Equivalence Relations: A relation on a set A is called an equivalence relation if it is reflexive, symmetric, and transitive.
If R is a reflexive relation, all the elements on the main diagonal of $M_R$ are equal to 1.
R is a symmetric relation, if and only if $m_{ij}$ = 1 whenever $m_{ji}$ = 1.

a) This is not an equivalence relation, since it is not symmetric.
b) This is an equivalence relation; one equivalence class consists of the first and third elements, and the other consists of the second and fourth elements.
c) This is an equivalence relation; one equivalence class consists of the first, second and third elements, and the other consists of the fourth elements.

Question 6

問題6

page 662, Section 9.6 Exercise 8

Determine whether the relations represented by these zero–one matrices are partial orders.
$a) \begin{bmatrix} 1&0&1\\1&1&0\\0&0&1 \end{bmatrix}\quad $ $b) \begin{bmatrix} 1&0&0\\0&1&0\\1&0&1 \end{bmatrix}\quad $ $c) \begin{bmatrix} 1&0&1&0\\0&1&1&0\\0&0&1&1\\1&1&0&1 \end{bmatrix}\quad $

問題6

page 662, Section 9.6 Exercise 8

A relation R on a set S is called a partial ordering, or partial order, if it is reflexive, antisymmetric, and transitive.
If R is a reflexive relation, all the elements on the main diagonal of $M_R$ are equal to 1.
R is an antisymmetric relation, if and only if $m_{ij}$ = 0 or $m_{ji}$ = 0 when i≠ j.

a) This relation is $(1,1),(1,3),(2,1),(2,2),(3,3)$. It is clearly reflexive and antisymmetric.

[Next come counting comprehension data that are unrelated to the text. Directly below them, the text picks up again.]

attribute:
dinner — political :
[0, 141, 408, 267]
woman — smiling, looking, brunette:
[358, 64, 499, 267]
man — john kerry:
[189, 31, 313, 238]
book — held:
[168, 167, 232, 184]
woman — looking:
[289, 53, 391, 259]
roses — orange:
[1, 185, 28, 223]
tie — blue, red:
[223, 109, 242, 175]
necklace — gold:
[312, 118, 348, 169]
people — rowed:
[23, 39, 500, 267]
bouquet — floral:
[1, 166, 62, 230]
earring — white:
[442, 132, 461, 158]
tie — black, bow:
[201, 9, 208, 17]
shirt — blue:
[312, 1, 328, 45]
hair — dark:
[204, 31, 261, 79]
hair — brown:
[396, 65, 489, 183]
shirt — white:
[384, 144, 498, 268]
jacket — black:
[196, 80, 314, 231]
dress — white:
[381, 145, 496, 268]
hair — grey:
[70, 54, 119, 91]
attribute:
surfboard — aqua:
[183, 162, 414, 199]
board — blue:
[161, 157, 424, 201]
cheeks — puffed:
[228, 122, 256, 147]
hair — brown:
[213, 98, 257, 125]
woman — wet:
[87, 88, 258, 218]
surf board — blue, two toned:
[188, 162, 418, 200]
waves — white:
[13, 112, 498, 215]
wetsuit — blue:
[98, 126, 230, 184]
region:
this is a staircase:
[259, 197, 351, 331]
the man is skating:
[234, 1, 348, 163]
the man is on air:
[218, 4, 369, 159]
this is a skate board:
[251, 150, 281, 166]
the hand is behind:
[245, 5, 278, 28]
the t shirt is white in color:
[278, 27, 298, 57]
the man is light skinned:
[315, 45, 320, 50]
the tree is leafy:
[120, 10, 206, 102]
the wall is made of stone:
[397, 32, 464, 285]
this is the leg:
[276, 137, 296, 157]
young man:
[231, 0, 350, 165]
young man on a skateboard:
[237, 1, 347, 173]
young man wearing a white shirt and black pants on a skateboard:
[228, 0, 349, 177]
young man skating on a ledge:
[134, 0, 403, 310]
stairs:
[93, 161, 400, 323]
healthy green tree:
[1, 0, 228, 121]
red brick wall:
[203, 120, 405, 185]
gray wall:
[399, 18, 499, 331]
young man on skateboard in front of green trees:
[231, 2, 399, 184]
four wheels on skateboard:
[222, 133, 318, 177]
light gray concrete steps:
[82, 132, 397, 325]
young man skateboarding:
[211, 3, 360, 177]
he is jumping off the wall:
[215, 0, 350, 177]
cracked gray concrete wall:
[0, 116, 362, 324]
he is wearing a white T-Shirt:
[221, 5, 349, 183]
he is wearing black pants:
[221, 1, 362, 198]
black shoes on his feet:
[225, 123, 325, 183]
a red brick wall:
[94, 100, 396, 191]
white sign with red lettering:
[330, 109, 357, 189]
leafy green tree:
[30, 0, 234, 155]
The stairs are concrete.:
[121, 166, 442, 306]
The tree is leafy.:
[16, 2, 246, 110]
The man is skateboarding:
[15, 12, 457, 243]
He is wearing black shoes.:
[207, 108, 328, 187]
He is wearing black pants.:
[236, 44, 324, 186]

The only one pairs that might present problems with transitivity are the nondiagonal pairs, $(2,1)$ and $(1,3)$. If the relation were to be transitive, then we would also need the pair $(2,3)$ in the relation. Since it is not there, the relation is not a partial order.
b) Reasoning as in part (a), we see that this relation is a partial order, since the pair $(3,1)$ can cause no problem with transitivity.
c) A little trial and error shows that this relation is not transitive ($(1,3)$ and $(3,4)$ are present, but not $(1,4)$) and Therefore not a partial order.